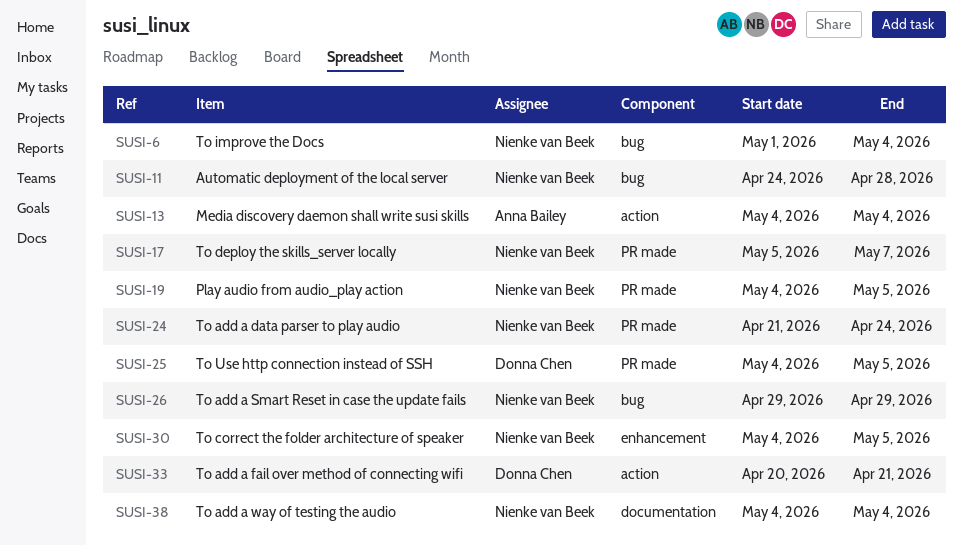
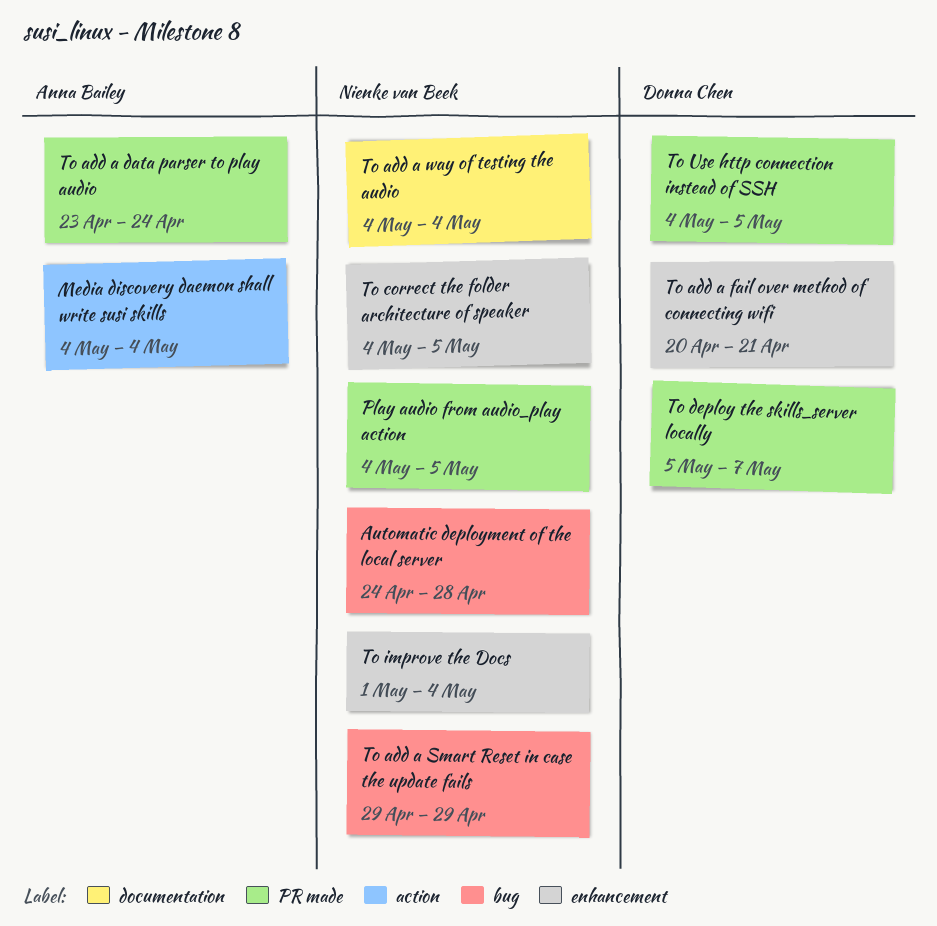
To add a data parser to play audio, owner: Nienke van Beek -> Anna Bailey
To add a data parser to play audio, start: Apr 21 -> Apr 23
To add a fail over method of connecting wifi, label: action -> enhancement
To deploy the skills_server locally, owner: Nienke van Beek -> Donna Chen
To improve the Docs, label: bug -> enhancement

• • •

Everything in the entries above should be printed again exactly, apart from the pictures.

▸ YOUR SOLUTION
To add a data parser to play audio, owner: Nienke van Beek -> Anna Bailey
To add a data parser to play audio, start: Apr 21 -> Apr 23
To add a fail over method of connecting wifi, label: action -> enhancement
To deploy the skills_server locally, owner: Nienke van Beek -> Donna Chen
To improve the Docs, label: bug -> enhancement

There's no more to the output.